Survey: What Details Do You Want to See in Tech Job Posts?

A tech job posting is meant to entice. It should draw you in, get you excited, and leave you hoping you get a call. But many postings miss the mark wildly.

This failure isn’t limited to tech, but tech job postings often aren’t all they can be. It’s a nuanced problem; sometimes recruiters posting the job don’t have all the necessary info, or the company posting for a position doesn’t know exactly what it’s looking for (at least, not yet).

Such hand-wringing can cause one of the more annoying features (bugs, really) in job postings: buzzwords. Yes, the robust and scalable job you’re encouraged to apply for might be for machine learning, so please be prepared to show your experience with if-statements during the whiteboard interview (groan).

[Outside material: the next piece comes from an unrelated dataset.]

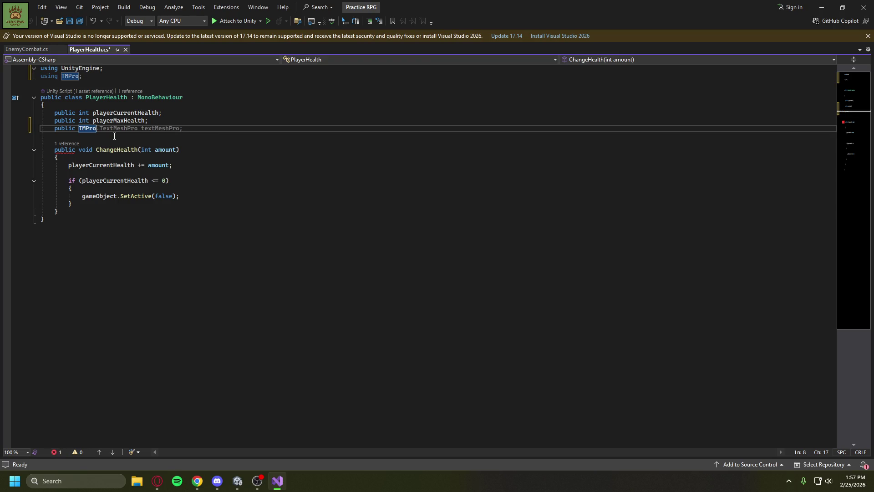
text(tes)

Fudging the copy for a job posting has side effects. Data shows there’s a bit of (probably unintended) gender bias in job postings. The buzzword bingo often includes aggressive language such as “ninja,” which some think leads to more male applicants. Bullet-points versus well-written copy also attracts male applicants, says Textio.

But it’s not all bad news. Even though buzzwords such as “artificial intelligence” grab eager eyes (and are possibly overused), they do represent actual jobs. Some platforms are also more job-ready than others: Siri and Alexa have more job postings than Google Assistant, for instance.

We have to wonder if job postings have enough detail. Buzzwords in postings are the equivalent of article clickbait, and won’t ever stop – but should those listing jobs online be more upfront about what they’re actually offering?

In other words, should those postings surface some kind of salary range, even if there is a wide delta between the low and high markers? Should recruiters hold out for more info from companies looking for applicants, such as the framework or languages needed for the job?

It’s your turn to be heard. The survey below asks what info you think job postings need. Do you want to know the salary range? The hiring process? Do you think job postings are fine as they are? Let us know! We’ll publish our results in a future article.

5 Responses to “Survey: What Details Do You Want to See in Tech Job Posts?”

  1. RE: “…The buzzword bingo often includes aggressive language such as “ninja,” which some think leads to more male applicants. Bullet-points versus well-written copy also attracts male applicants, says Textio….”

    I don’t mean to come off as racist-like in any way shape or form. But when I see “ninja”, it’s going to turn me off because it is Japanese terminology, and I visualize black-hooded figures with swords chopping people in two all over the place. I also wonder if the ad is signalling a preference for Japanese-descended applicants. Rockstar is probably racial-neutral, but an awful lot of rockstars who are musicians and singers seem to have some unpopular images. Even ‘software engineer’ makes me want to skip the ad ever since I read that Washington State likes to prosecute everyone who so much as hints at being a ‘software engineer’ in their resume unless they can prove to have passed some moronic ‘professional engineer’ exam and license procedure.

    • IMHO, “software engineer” isn’t even a thing. I think the “engineer” was used to replace “developer” to make the job sound more impressive. Now we “security engineer” (whatever the heck *that* is), “infrastructure engineer”, “support engineer” (help desk jockey?), etc. The pay didn’t get any better but, bippity-bobbity-boo, now you’re an “engineer”.

      The state licensing boards were, I think, set up to regulate the people who called themselves “engineers” to prevent shysters from coming and designing bad bridges and buildings that collapse and kill people. Electrical engineers often go through the exam/licensing process if they’re going to be working on projects where a licensed pro is needed by law. Engineering societies fought this battle over the use of the word “engineer” back in the ’80s and lost. States that are still going after people with “engineer” in their job titles should really limit their legal battles to going after those who describe themselves as a “licensed professional engineer” when they are not. I’ve held jobs where my title was “electrical engineer”, “research engineer”, etc., even though I never took/passed the PE exam. Nobody went to court.

  2. For contractors, please provide hourly rates and say up-front whether it’s plus expenses or all inclusive.

    I’d like to know if the client company actively uses offshore tech workers. US companies are very abusive of their own countrymen by making American tech pros work at the same rates as offshore counterparts!!

  3. Keith Busloff

    How about straight talk. No Buzz words. Words like Ninja, Rockstar, or go-getter mean little to the job requirements or skills necessary to get the job done.

    List the technology needed, the number of years experience for each skill and which of the skills are mandatory vs nice to haves. Also, list the rate and salary range.

    If recruiters follow these simple rules you’ll get a better response and find a good candidate quicker

    • Spot on. Enough with the boilerplate verbiage in these postings (large corporations are particularly guilty of this). List the actual duties and expectations involved. And if NOT having a full 5 years of software experience will eliminate you from contention, then please just state that.

      Applicants spend a lot of time crafting their resumes and cover letters. Save them from going through an entire application process only to be denied by the ATS when they select 3 years rather than 5 in the drop-down menu.